When members of two elite and privileged groups in British society meet by chance in the streets of opulent West London you might expect them to nod acquaintance, tacitly acknowledge their shared good fortune, and go about their business. So why the froideur when students in higher education met Prince Charles and Camilla yesterday?

I have taken seriously the Prime Minister’s invitation to ordinary citizens to help identify savings in public expenditure believing that it is no good fighting your own corner if you are not prepared to point out where savings could be made. So far I have pointed to the village fete in Llandeilo, the Olympic Games, the World Cup (the latter now dodged though £15 million lost bidding for it), and the potential for efficiencies in mental health services (though these should be reinvested in those services – see this post). But here is another area where substantial new funding could be realised.

It is an established principle in modern democracies with constitutional monarchies that wealth held by the head of state and family ex officio (ie in their constitutional role rather than privately) should be in the control of - and at the disposal of - the elected government, notwithstanding any ancient historical title. So the Queen obviously doesn’t have personal control over Crown property: nobody would seriously argue with that.

But there is a glaring exception to this sound and surely unassailable principle. The Duchy of Cornwall, a truly enormous collection of land and other profit-making estate, is currently treated as though it was the personal property of the Prince of Wales. But it is in fact “his” only by virtue of his office as heir to the throne (it is not passed down under the normal laws of inheritance) and should therefore be in the control of the state. The Duchy is a very substantial resource which belongs by right to you and me (okay, the government) and yet Prince Charles is free to use it as he pleases. To illustrate this point note that the government pays annually to the Duchy the princely (forgive me) sum of £667,000 for the ground rent of Dartmoor Prison - a lot of money for a patch of barren moorland and odd that the government would pay out rent when the land is rightfully ours already.

As we know Prince Charles uses the huge profits from the Duchy to indulge his personal interests such as building retro rural architecture in “Poundbury” and experimenting in new methods of agriculture producing up-market, expensive food (and joining with other millionaire foodies like Hugh Fearnley Whittingstall and Jamie Oliver to wag their fingers disapprovingly at poor people buying ordinary bread, veg, and chicken in Tesco’s). He also used some of the lolly to buy a holiday cottage in a Welsh-speaking community apparently as a public relations exercise.

There is an echo here from another royal family. Louis XVl and Marie Antoinette similarly were hobby farmers blissfully disengaged from the realities of producing affordable food in quantity, built pastiche pastoral cottages at Versailles, gave thoughtful nutritional advice to the poor (“Let them eat cake”), and bought second homes in remote and impoverished provinces. Perhaps the students who shouted “Off with their heads!” yesterday when they saw the royal Roller in Regent Street were studying 18c. French history?

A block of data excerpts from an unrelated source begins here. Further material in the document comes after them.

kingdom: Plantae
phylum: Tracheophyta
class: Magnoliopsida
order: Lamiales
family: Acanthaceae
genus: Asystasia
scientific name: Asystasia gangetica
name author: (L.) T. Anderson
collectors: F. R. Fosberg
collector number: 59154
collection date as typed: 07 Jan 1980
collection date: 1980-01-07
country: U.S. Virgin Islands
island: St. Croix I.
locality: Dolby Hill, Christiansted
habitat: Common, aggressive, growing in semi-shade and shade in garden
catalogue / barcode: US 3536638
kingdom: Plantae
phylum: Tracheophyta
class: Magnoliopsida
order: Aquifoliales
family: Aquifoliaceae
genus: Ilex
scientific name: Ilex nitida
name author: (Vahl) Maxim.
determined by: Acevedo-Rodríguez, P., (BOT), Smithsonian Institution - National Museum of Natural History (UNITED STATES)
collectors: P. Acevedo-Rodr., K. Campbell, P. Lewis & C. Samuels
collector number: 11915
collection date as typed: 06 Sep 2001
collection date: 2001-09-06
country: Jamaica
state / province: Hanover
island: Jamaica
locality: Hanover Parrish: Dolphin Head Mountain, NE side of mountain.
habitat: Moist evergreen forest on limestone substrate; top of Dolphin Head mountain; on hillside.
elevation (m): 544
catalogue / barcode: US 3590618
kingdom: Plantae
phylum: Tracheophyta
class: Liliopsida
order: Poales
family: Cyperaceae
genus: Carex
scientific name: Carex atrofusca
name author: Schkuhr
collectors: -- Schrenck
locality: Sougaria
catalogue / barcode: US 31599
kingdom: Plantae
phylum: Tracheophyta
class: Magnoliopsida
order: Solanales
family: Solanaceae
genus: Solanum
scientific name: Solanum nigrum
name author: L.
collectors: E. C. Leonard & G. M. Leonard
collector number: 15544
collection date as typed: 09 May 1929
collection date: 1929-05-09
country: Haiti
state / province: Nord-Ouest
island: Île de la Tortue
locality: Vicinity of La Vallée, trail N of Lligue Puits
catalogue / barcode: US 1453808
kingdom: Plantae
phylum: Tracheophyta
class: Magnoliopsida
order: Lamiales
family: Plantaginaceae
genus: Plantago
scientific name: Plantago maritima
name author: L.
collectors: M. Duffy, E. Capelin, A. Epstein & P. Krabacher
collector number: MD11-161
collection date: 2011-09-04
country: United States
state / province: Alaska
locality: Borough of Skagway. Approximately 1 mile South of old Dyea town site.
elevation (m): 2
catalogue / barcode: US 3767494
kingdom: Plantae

Don’t get me wrong. I wish no harm to Prince Charles and republicanism is a tedious and unproductive project in the UK but there would surely be substantial financial advantage to the Exchequer in seeking hand-over of the Duchy to its rightful owners. And Prince Charles, with his declared concern for those in greatest need, could do a lot to maintain credibility by not resisting such a reasonable request in these hard times. Better still he could offer it up unbidden.